We have, indeed. The number of new cases per day nationally has tripled over the past few weeks, and while cases, hospitalizations and deaths dwell in comparison with last year, the delta variant is more vicious than the strain that shut the country down, and vaccine hesitancy is providing it with enough hosts to thrive.

There’s no plan to cancel Lollapalooza, so it will become a test case for the weeks and months ahead. The same can be said of the tens of thousands of Milwaukee Bucks fans who celebrated the team’s NBA championship win Tuesday night outside Fiserv Forum.

How risky is it to be maskless and in close contact with other people, even if you’re outdoors? Is the delta variant leading to an increase in breakthrough cases of COVID-19? Are insufficient vaccination rates keeping the term “superspreader event” alive?

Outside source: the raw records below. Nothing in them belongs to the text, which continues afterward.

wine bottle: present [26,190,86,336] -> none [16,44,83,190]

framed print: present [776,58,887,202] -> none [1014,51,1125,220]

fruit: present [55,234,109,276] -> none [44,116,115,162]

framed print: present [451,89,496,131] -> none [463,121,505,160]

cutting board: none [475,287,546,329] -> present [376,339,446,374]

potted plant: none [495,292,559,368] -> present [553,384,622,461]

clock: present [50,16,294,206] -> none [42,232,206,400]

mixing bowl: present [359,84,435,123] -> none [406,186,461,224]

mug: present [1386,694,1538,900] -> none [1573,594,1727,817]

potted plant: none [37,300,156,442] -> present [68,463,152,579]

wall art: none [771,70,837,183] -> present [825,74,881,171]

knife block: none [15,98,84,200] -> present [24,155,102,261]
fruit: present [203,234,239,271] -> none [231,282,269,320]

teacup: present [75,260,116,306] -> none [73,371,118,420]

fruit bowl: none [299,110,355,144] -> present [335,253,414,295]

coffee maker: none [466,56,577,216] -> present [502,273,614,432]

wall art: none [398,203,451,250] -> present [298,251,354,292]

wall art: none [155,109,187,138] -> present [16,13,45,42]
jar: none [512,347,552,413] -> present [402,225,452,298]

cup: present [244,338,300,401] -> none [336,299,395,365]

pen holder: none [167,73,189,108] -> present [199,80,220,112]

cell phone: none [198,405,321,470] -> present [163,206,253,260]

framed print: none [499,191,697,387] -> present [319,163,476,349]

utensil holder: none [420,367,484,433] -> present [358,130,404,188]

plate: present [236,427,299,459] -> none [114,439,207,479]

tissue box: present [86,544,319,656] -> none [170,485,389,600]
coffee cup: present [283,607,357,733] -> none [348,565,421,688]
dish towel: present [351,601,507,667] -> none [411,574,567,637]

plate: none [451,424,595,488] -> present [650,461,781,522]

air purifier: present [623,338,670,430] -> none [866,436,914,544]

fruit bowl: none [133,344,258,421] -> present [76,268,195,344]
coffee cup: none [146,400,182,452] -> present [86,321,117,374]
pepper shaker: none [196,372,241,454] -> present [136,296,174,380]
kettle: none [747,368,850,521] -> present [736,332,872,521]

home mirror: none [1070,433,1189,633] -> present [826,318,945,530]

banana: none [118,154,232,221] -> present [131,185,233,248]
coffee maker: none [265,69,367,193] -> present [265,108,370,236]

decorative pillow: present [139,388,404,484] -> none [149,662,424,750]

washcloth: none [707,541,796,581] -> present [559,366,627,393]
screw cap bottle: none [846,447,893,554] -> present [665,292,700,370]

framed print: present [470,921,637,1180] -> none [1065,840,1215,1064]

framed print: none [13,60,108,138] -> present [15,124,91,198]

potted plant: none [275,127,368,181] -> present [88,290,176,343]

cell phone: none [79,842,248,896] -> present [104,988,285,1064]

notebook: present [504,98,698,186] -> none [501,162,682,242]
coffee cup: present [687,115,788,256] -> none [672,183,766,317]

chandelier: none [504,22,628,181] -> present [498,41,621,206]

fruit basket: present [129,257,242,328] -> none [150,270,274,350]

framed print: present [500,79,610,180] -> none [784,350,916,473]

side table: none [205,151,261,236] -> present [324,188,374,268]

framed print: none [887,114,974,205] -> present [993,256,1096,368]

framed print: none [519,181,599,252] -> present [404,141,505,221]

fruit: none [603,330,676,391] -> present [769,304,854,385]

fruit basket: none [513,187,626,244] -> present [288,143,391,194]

There are reasons to be concerned. A recent outdoor music festival in the Dutch city of Utrecht had safety protocols similar to those planned for Lollapalooza — proof of full vaccination or a negative COVID-19 test were required.

Of the 20,000 who went to the concert, more than 1,000 later tested positive for COVID-19.

“We cannot say that all these people were infected at the festival itself,” Lennart van Trigt, a spokesman for the Utrecht health board, told CNBC. “It could also be possible that they’ve been infected while traveling to the festival or in the evening before going to the festival or having an after-party.”

But in the wake of the wave of infections, van Trigt said the city may have been “a bit too trigger-happy.”

I fear that’s the case here in Chicago as well. Lollapalooza, for all the economic good it does the city, feels like a mistake waiting to happen.

But at this point, all we can do is watch. If it goes well and people stay healthy, we will have learned something. If not, we’ll know how far we have to go, and realize difficult conversations lie ahead as schools start reopening in about a month.

Like it or not, this year’s festival is a canary in a coal mine.